Airport building operators and airlines ferrying students on flights prior to school test-taking season in Japan are showing their support for the young men and women. One way they are doing so is by putting up one- to two-meter tall wooden plaques. These plaques, typically measuring around 10 centimeters or so across, are called "ema," on which Japanese people write prayers. Ema quite often feature a hand-drawn or printed illustration, and once completed they are offered to a Shinto shrine where they are hung up in plain sight to deliver the prayers to Shinto gods. Japanese airports and airlines have allowed the many students and their friends and family to hang up hand-written wishes to help them pass their tests. To facilitate the delivery of their prayers, airport officials and airline staff have offered the ema to the "god of learning" at the actual Dazaifu Tenmangu Shrine in Fukuoka before nationwide testing commences.

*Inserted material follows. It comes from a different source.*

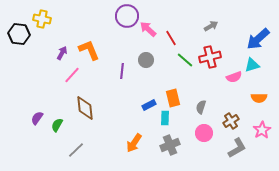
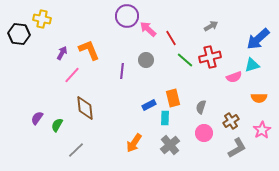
gray cross: rotated 18 degrees counterclockwise
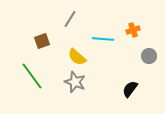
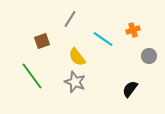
cyan line: rotated 30 degrees clockwise
yellow semicircle: rotated 12 degrees clockwise
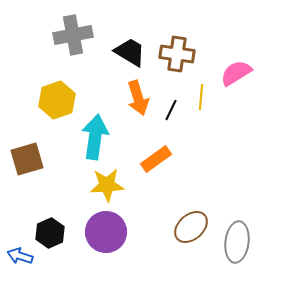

The ema displays are set up at Japanese airports including New Chitose, Toyama, Tottori, Yonago, Hagi Iwami, Yamaguchi Ube, Kochi Ryoma, Fukuoka and Saga. Many of the airports promote the ema as a "seasonal event" which they have been organizing for many years now.

Every year Haneda and other airports distribute "academic achievement charms" filled with "no-slip sand," slipping being equated to making a mistake or failure in the Japanese language. The sand is placed on the ends of tools such as screwdrivers so that they will turn screws accurately during aircraft maintenance. An employee from All Nippon Airways Co., Ltd. (ANA) suggested using the sand in 2009 because it "makes an auspicious sound for test-taking." The charms are now given out at other Japanese airports. Even some rail operators hand test-takers charms with similar sand used to perform maintenance on trains.